Garri Kasparow, André Glucksmann, Gertraud Auer Borea...


Die westliche Welt schielt argwöhnisch auf den Koloss zwischen Europa und Asien und schweigt diplomatisch. Schließlich handelt es sich nicht um eine offene Diktatur, sondern "nur" um ein autoritäres Regime, eine Grauzone, in der sich viele Staaten bewegen.

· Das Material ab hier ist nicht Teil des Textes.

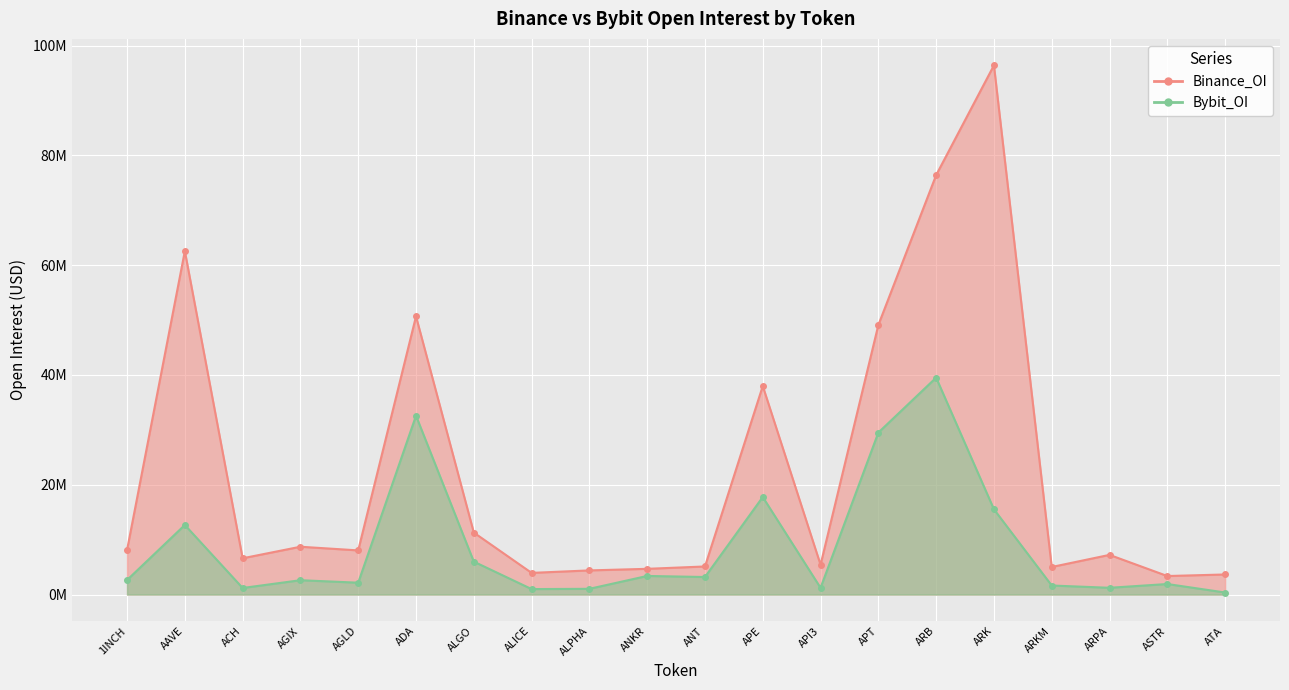

Rank the categories by Bybit_OI value from highest to lowest.

ARB, ADA, APT, APE, ARK, AAVE, ALGO, ANKR, ANT, 1INCH, AGIX, AGLD, ASTR, ARKM, ARPA, API3, ACH, ALPHA, ALICE, ATA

Das Land verfügt zudem über gewaltige Rohstoffressourcen, und seine politische Elite hat ihr Vermögen im Westen angelegt, da sind höfliche Fragen günstiger als Sanktionen. So lautet Garri Kasparows Vorwurf an das Ausland. Der Exschachweltmeister wechselte 2005 auf das Schlachtfeld der Politik und will bei der nächsten Präsidentschaftswahl kandidieren. Der Begründer des oppositionellen Bündnisses "Das andere Russland" wirbt für ein ebensolches und dies nicht nur im eigenen Land. Im April dieses Jahres hielt er im Bruno-Kreisky-Forum einen Vortrag zu "Russland nach Anna Politkowskaja", der nun als Buch erschienen ist. Russlands totalitärer Kurs, der sich in der Ära Putin etabliert hat, so Kasparows scharfer Appell, werde verharmlost. Der Organisator der Dissidentenmärsche berichtet von seiner eigenen Verhaftung anlässlich einer friedlichen Kundgebung und wirft einen kritischen Blick auf das russische Machtsystem, das Menschenrechte missachtet, Medien gleichschaltet und mit einem korrupten Beamtenapparat kooperiert. Zugleich bietet der Band die Gewissheit, dass es eine Bürgerrechtsbewegung gibt, die schon zu viel demokratische Luft geschnuppert hat, um stillzuhalten.